To be honest, I never actually did a real world test to see EXACTLY how much of a kerf the Ripsaw takes. I do know though, that the Ripsaw blades are only .025 inches, which is less than the standard thicker wider LT-15 blades. I just ran down to the shop and measured out of curiosity, and as best as I could measure with the micrometer, got .044 inches including the tooth set on a brand new Ripsaw blade. That is still less than half of the 1/8 inch kerf (.125 inch) that you say the LT-15 blade has. Of course, it may not be that simple... I'm far from an expert on blade technology. I do know though, just from working with the Ripsaw all these years and measuring and figuring boards from cants when milling that it doesn't take as much as a full 1/8 inch kerf. Only way to really know though, is just measure it in the field. I'll measure a cant as carefully as I can, then slice it up, then measure the total width of all the boards and divide the difference among them. Might be interesting findings. 

Here is a pic I posted several years ago that shows a cant sliced several boards deep with my Ripsaw. I did this by not moving the guide bar but moving the guide plate on the Ripsaw that rides on that guide bar 5/4 deeper every cut.


----------



## MJR (Jul 10, 2007)

I am not a sawmill expert so interpret this anyway you want. My wife and I demo"ed” the Oscar 18 and 28. These mills did not seem to be fabricated very well (weak). They came with 12’ of track (8’ log) and no water lube system. Granted they will sell you all the extras you want $$$. We did not get the mill. With that being said, my neighbor down the road has an Oscar 28 and likes it a lot. My Tech has a Woodmizer L15. This is a great mill. I demo"ed” the Lt10 as well and that was a very good mill. It was just too much money for me. I live between these dealers so I am lucky I can try them out. You may want to look into the Norwood Lumber Lite 24 (LL24). With your mechanical skills this may be a very good fit. It will mill a 24” by 12’ log and comes with a water bottle. The mill is in kit form and cost $2900 – no tax Canadian company. I picked my mill up in Buffalo NY at their warehouse so I am not sure about shipping. I will be post a “review” of my personal thoughts of this mill in the next couple of days. Every type of mill has it’s advantages. Best of luck.


----------



## VT-Woodchuck (Jul 10, 2007)

Thanks guys, for all your input. Do I need a bandsaw mill - no. The Woodbug works well for me but a new toy is causing a big itch. I have cut several thousand bd ft of lumber over the past few years and enjoy it very much. Yes, I know that I can take the cants to a couple of different sawyers but what fun is that? I have 70 acres - mostly hardwoods and I have some trees to cut after storms. I don't know anybody who makes money with a bandsaw mill or csm. We do it for the enjoyment of unwrapping the package and see what beautiful wood is inside. Most of what I cut I use for "projects" or give to my son for his "projects". The bandsaw mills appear to be a little less strenuous. As suggested, I will continue to look/read/observe and continue to use the WB for the time being - if I don't get lost in the sawdust :hmm3grin2orange:


----------



## lmbeachy (Jul 10, 2007)

Very well said Woodchuck:


----------



## TedChristiansen (Jul 11, 2007)

VT-Woodchuck,

You are obviously sold on the ease of use of a csm. Now you want something that isnt as hard on the body. I encourage you to look at the Logosol Woodworkers Mill - it will give you both. They have a 30 day money back guarantee - try it!

Ted


----------



## lumberinspector (Jul 11, 2007)

Rodney



> And now if you figure that extra three or four passes on the planner because of wavy lunber from the bandmill, those three boards now become one. And the cost of band blades and getting them sharpened and --------------



I would assume by this quote (please correct me if I'm wrong) and your mention of the Norwood that you have had bad experience with a band mill. 

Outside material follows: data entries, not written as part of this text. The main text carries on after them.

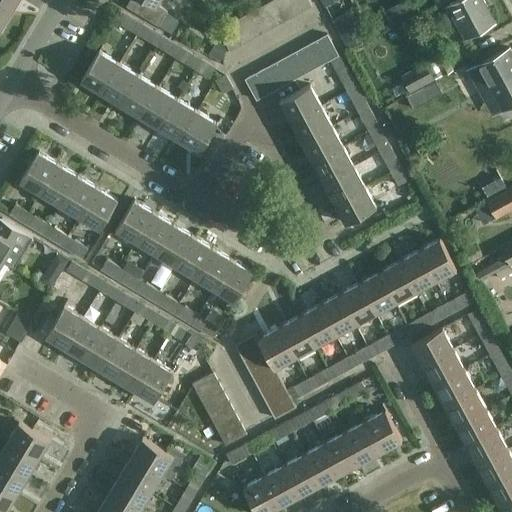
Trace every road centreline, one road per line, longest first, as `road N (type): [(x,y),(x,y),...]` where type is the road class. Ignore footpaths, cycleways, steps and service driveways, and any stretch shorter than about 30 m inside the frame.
road 1 (residential): [(201,197),(294,258),(327,238),(253,112),(207,188)]
road 2 (residential): [(12,82),(201,197)]
road 3 (residential): [(42,511),(94,410),(10,355)]
road 4 (residential): [(385,352),(443,459)]
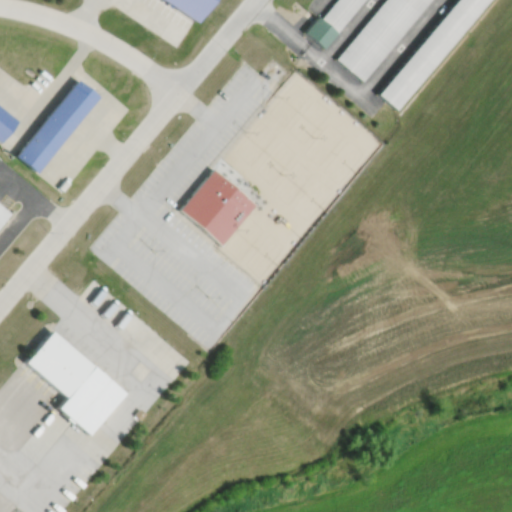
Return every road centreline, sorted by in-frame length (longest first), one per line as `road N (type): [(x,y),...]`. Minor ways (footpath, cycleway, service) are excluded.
road 1 (residential): [(0,303),(252,0)]
road 2 (residential): [(0,4),(92,34),(177,92)]
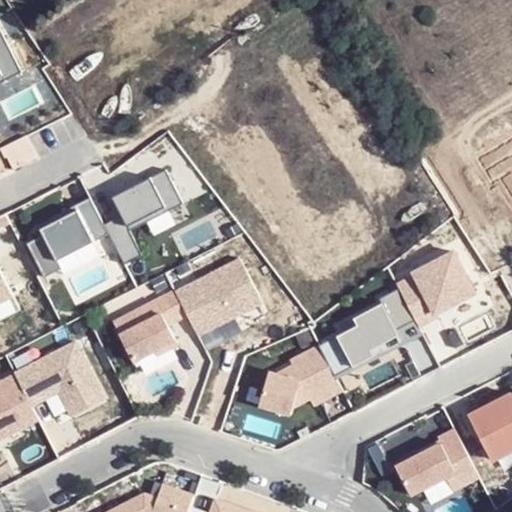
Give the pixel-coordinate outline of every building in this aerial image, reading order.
[(0,77),(19,67),(0,29),(0,77)] [(123,214),(105,224),(110,234),(126,264),(144,256),(131,231),(150,221),(148,217),(166,207),(168,212),(184,204),(167,169),(114,196),(123,214)] [(28,243),(46,278),(64,269),(59,261),(110,234),(105,224),(94,202),(42,229),(45,235),(28,243)] [(148,217),(150,221),(168,212),(166,207),(148,217)] [(459,253),(398,286),(420,329),(486,298),(459,253)] [(240,257),(176,290),(189,315),(202,336),(266,305),(240,257)] [(389,345),(420,329),(398,286),(378,296),(381,301),(353,316),(356,323),(318,343),(334,374),(353,364),(350,358),(386,340),(389,345)] [(176,290),(115,322),(135,362),(156,351),(158,355),(179,345),(169,325),(189,315),(176,290)] [(76,342),(16,373),(17,375),(33,406),(61,392),(73,416),(106,400),(76,342)] [(334,374),(318,343),(288,358),(290,363),(277,369),(268,367),(257,405),(300,414),(306,397),(310,406),(342,391),(334,374)] [(0,432),(20,422),(23,428),(40,420),(17,375),(0,383),(0,432)] [(0,432),(0,440),(23,428),(20,422),(0,432)] [(481,477),(456,429),(440,438),(442,443),(398,466),(412,495),(448,477),(455,490),(481,477)] [(186,511),(189,505),(194,493),(161,481),(156,495),(143,489),(100,511),(186,511)] [(250,511),(215,499),(210,511),(250,511)]
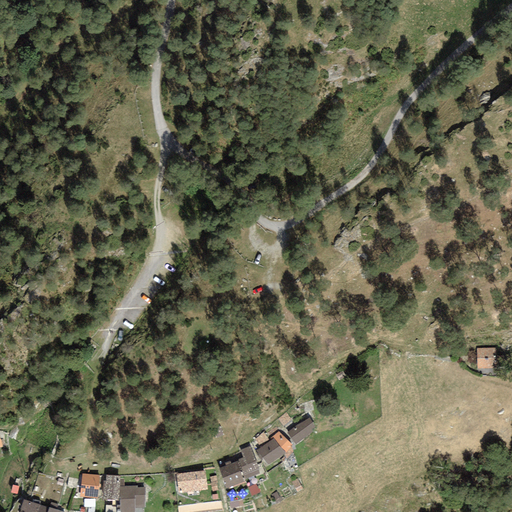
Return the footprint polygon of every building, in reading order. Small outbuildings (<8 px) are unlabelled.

From my time in the planer building, you don't get three or four passes with wavy lumber if you are only cutting 4/4 stock to begin with. (1 1/8) 15/16 as the finished product does not give you much room to play with! 

Wavy lumber is caused by many factors and ALL can be corrected to produce quailty product.

If there is too much set than it will take more horse power to pull the blade which would cause the blade to dull faster...dull blade...wavy lumber...Too little set and the dust packs on the lumber creating heat in the band and shorting the flex lift....again wavy lumber! 

Your guides play a factor....feed speed plays a big role in wavy lumber...very sound knots...etc. etc. etc. 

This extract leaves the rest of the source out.